The promise of “vibe coding” – building applications simply by describing them in natural language to an AI – has rapidly moved from tech buzzword to demonstrable reality. While the results aren’t always polished gems, the sheer accessibility of application development is undergoing a significant shift. The effort required to create a web app through conversational AI is, as one developer recently discovered, surprisingly minimal.
The recent surge in interest stems from advancements in large language models (LLMs) and the emergence of platforms designed to leverage them for coding. The core idea is simple: instead of writing lines of code, users articulate their desired functionality and the AI translates that into a working application. This lowers the barrier to entry for aspiring developers and allows experienced programmers to rapidly prototype ideas.
One developer, frustrated with the limitations of existing e-reader devices – specifically the inability to simultaneously read and listen to audiobooks on a Kindle – decided to put vibe coding to the test. The goal: to create a functional e-reading web application with features currently lacking in popular commercial products, including real-time text highlighting synchronized with audio playback, dynamic background music tailored to the content, and even sound and visual effects triggered by specific words.
The project, dubbed “Tome Reader,” wasn’t undertaken with the intention of replacing existing e-readers, but rather as a proof of concept and a challenge to the capabilities of current AI coding tools. The developer chose to experiment with three leading LLMs: Gemini, Claude, and ChatGPT, rather than attempting to select a single “best” option. The approach involved a layered prompting strategy, designed to refine the instructions and leverage the strengths of each AI.
The process began with Gemini, used to establish a basic, functional version of the application. The developer then asked Gemini to generate a prompt – a detailed set of instructions – that could be used with other chatbots. This prompt was then refined by Claude, which identified potential improvements and addressed overlooked considerations. Claude, in turn, generated a further refined prompt, which was then tested with ChatGPT.
This iterative approach aimed to harness the collective intelligence of the three LLMs, creating a prompt that maximized the chances of success across different platforms. The final prompt was then used to generate the application code independently on each chatbot, allowing for a direct comparison of results.
Gemini proved particularly adept at establishing the core functionality of Tome Reader, resolving initial issues with text-to-speech (TTS) voice loading by implementing an initialization screen. Claude excelled at refining the application’s behavior, specifically enhancing the responsiveness of trigger words that activated sound and visual effects. However, Claude also introduced an unexpected constraint, limiting the activation of these effects to once per sentence to avoid overwhelming the user – a logical decision, but not one explicitly requested.
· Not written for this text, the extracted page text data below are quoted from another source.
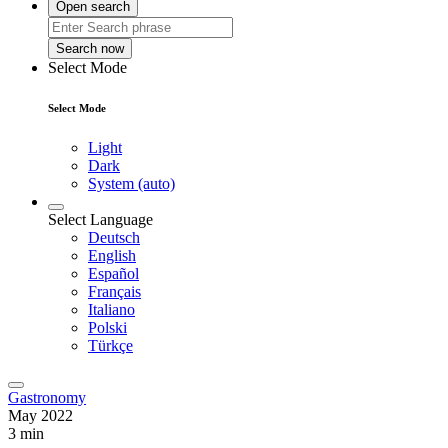
Open search
Search now
Select Mode
Select Mode
Light
Dark
System (auto)
Select Language
Deutsch
English
Español
Français
Italiano
Polski
Türkçe
Gastronomy
May 2022
3 min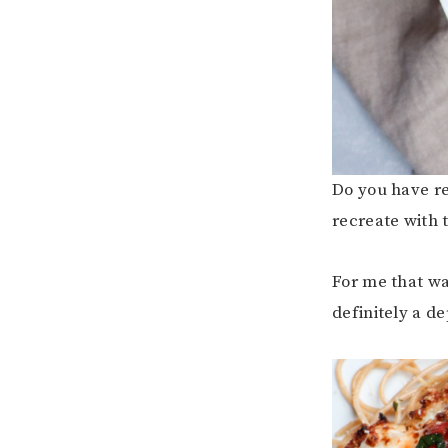
Do you have re
recreate with 
For me that wa
definitely a de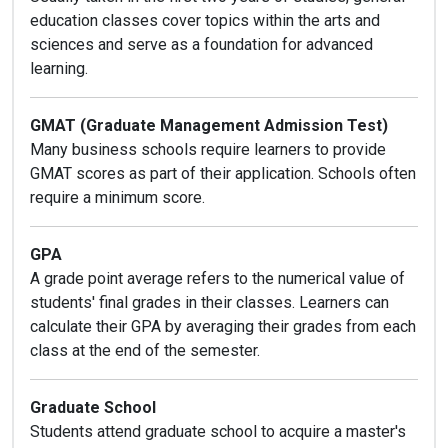
education classes cover topics within the arts and
sciences and serve as a foundation for advanced
learning.
GMAT (Graduate Management Admission Test)
Many business schools require learners to provide
GMAT scores as part of their application. Schools often
require a minimum score.
GPA
A grade point average refers to the numerical value of
students' final grades in their classes. Learners can
calculate their GPA by averaging their grades from each
class at the end of the semester.
Graduate School
Students attend graduate school to acquire a master's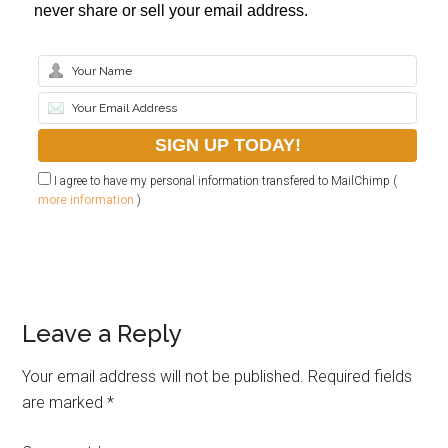
never share or sell your email address.
I agree to have my personal information transfered to MailChimp (
more information
)
Leave a Reply
Your email address will not be published.
Required fields
are marked
*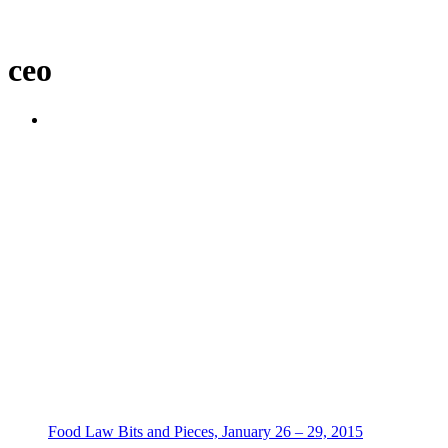
ceo
Food Law Bits and Pieces, January 26 – 29, 2015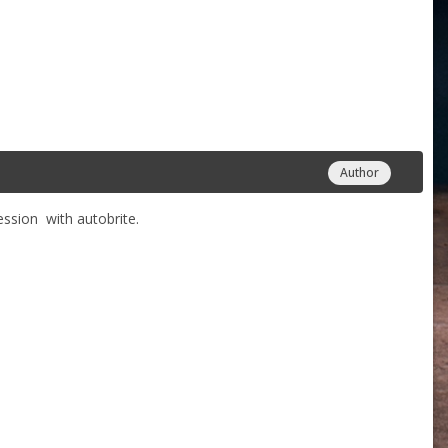
Author
 session with autobrite.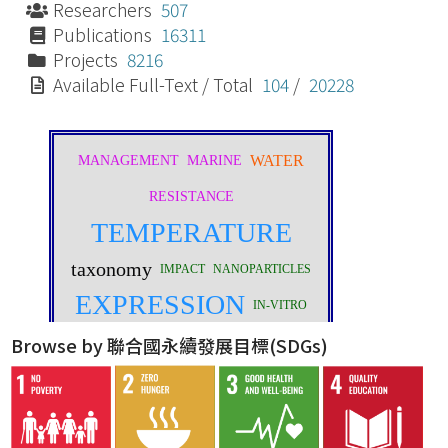
Researchers
507
Publications
16311
Projects
8216
Available Full-Text / Total
104
/
20228
Browse by 聯合國永續發展目標(SDGs)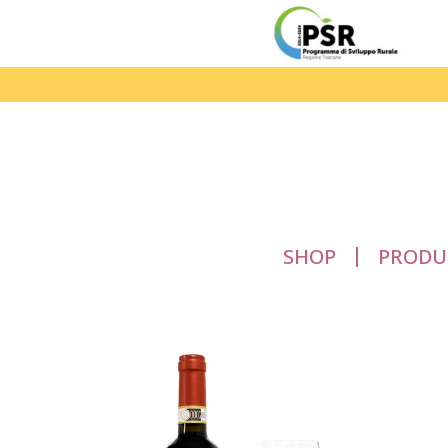
SHOP
PRODU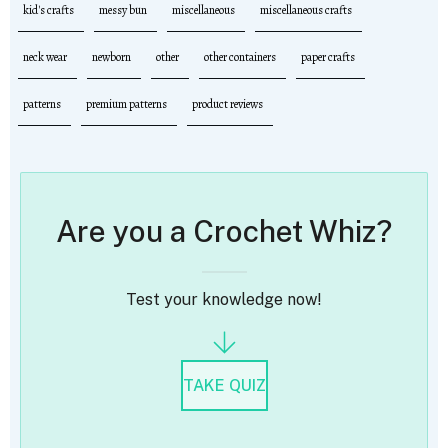
kid's crafts
messy bun
miscellaneous
miscellaneous crafts
neck wear
newborn
other
other containers
paper crafts
patterns
premium patterns
product reviews
Are you a Crochet Whiz?
Test your knowledge now!
TAKE QUIZ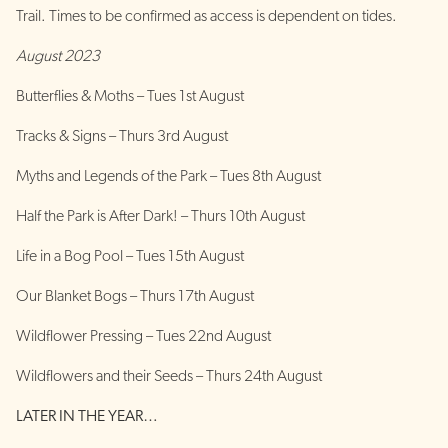
Trail. Times to be confirmed as access is dependent on tides.
August 2023
Butterflies & Moths – Tues 1st August
Tracks & Signs – Thurs 3rd August
Myths and Legends of the Park – Tues 8th August
Half the Park is After Dark! – Thurs 10th August
Life in a Bog Pool – Tues 15th August
Our Blanket Bogs – Thurs 17th August
Wildflower Pressing – Tues 22nd August
Wildflowers and their Seeds – Thurs 24th August
LATER IN THE YEAR…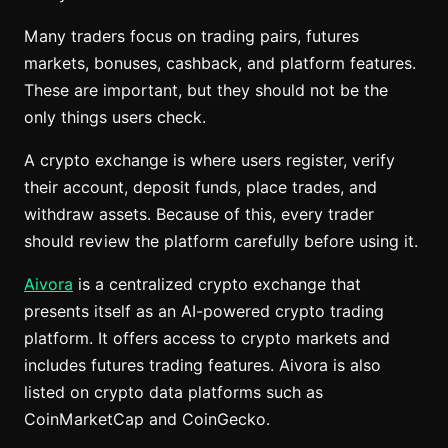
Many traders focus on trading pairs, futures
markets, bonuses, cashback, and platform features.
These are important, but they should not be the
only things users check.
A crypto exchange is where users register, verify
their account, deposit funds, place trades, and
withdraw assets. Because of this, every trader
should review the platform carefully before using it.
Aivora
is a centralized crypto exchange that
presents itself as an AI-powered crypto trading
platform. It offers access to crypto markets and
includes futures trading features. Aivora is also
listed on crypto data platforms such as
CoinMarketCap and CoinGecko.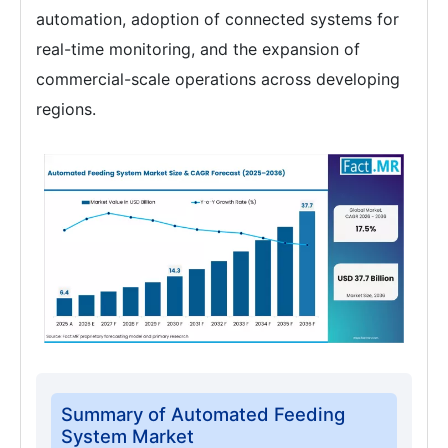
automation, adoption of connected systems for
real-time monitoring, and the expansion of
commercial-scale operations across developing
regions.
Summary of Automated Feeding
System Market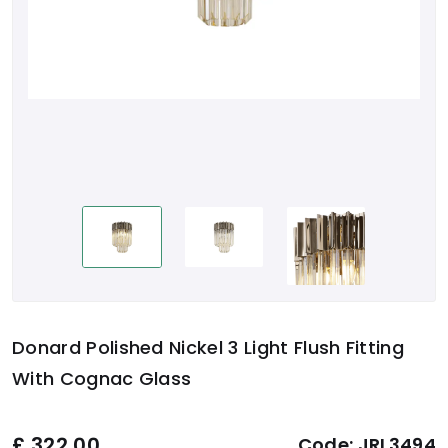
Donard Polished Nickel 3 Light Flush Fitting
With Cognac Glass
£
322.00
Code:
JRL3494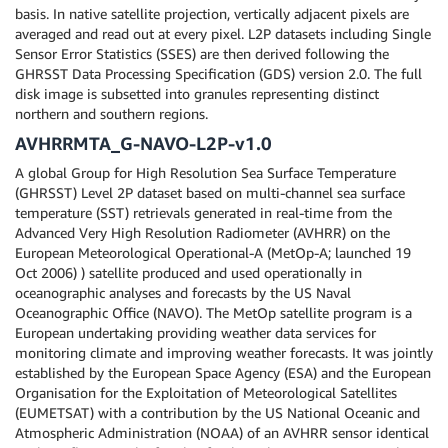
basis. In native satellite projection, vertically adjacent pixels are
averaged and read out at every pixel. L2P datasets including Single
Sensor Error Statistics (SSES) are then derived following the
GHRSST Data Processing Specification (GDS) version 2.0. The full
disk image is subsetted into granules representing distinct
northern and southern regions.
AVHRRMTA_G-NAVO-L2P-v1.0
A global Group for High Resolution Sea Surface Temperature
(GHRSST) Level 2P dataset based on multi-channel sea surface
temperature (SST) retrievals generated in real-time from the
Advanced Very High Resolution Radiometer (AVHRR) on the
European Meteorological Operational-A (MetOp-A; launched 19
Oct 2006) ) satellite produced and used operationally in
oceanographic analyses and forecasts by the US Naval
Oceanographic Office (NAVO). The MetOp satellite program is a
European undertaking providing weather data services for
monitoring climate and improving weather forecasts. It was jointly
established by the European Space Agency (ESA) and the European
Organisation for the Exploitation of Meteorological Satellites
(EUMETSAT) with a contribution by the US National Oceanic and
Atmospheric Administration (NOAA) of an AVHRR sensor identical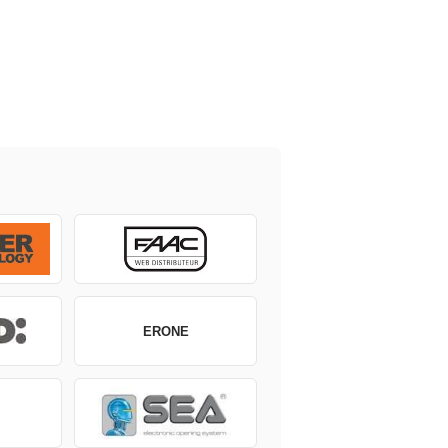
ERONE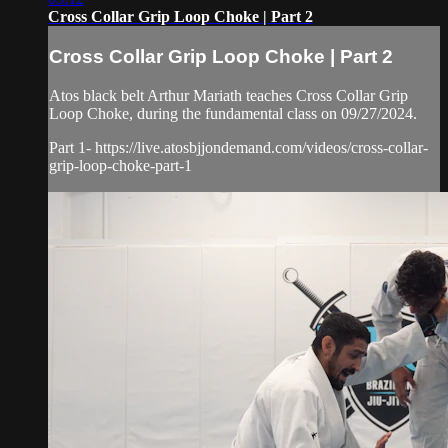
Cross Collar Grip Loop Choke | Part 2
Cross Collar Grip Loop Choke | Part 2
Atos black belt Arthur Mariath teaches Cross Collar Grip
Loop Choke, during the fundamental class on 09/27/2024.
Part 1- https://live.atosbjjondemand.com/videos/cross-collar-
grip-loop-choke-part-1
ChatGPT successfully recreated the project based on the final prompt, though it occasionally struggled with adding new features, such as a dedicated volume slider for the background music. The developer ultimately returned to Claude to address this issue and refine the prompt further.
The testing revealed inconsistencies in the user experience across the different platforms. Claude consistently offered a preview of the generated code and a direct download option, while ChatGPT sometimes required the developer to manually copy and save the HTML. Gemini consistently required the more cumbersome copy-and-paste method.
Despite these differences, the developer concluded that all three LLMs were capable of generating a functional version of Tome Reader, albeit with varying degrees of effort and refinement. The quality of the final product was heavily dependent on the quality of the prompt, highlighting the importance of clear and detailed instructions. The developer found that the performance between Gemini 3 Pro and the free versions of ChatGPT and Claude was surprisingly comparable, suggesting that access to premium models isn’t always necessary for successful vibe coding.
The experiment underscores a key takeaway: the real power of vibe coding lies not in the AI itself, but in the ability to effectively communicate your vision to it. A well-crafted prompt can unlock significant potential, regardless of the underlying model. While the technology is still evolving, the ease with which a complex application like Tome Reader could be created through conversational AI signals a fundamental shift in the landscape of software development.
The developer’s experience also highlights the potential for AI to address specific user frustrations with existing products. In this case, the limitations of Kindle devices served as the impetus for a creative solution, demonstrating how vibe coding can empower individuals to build tools tailored to their own needs.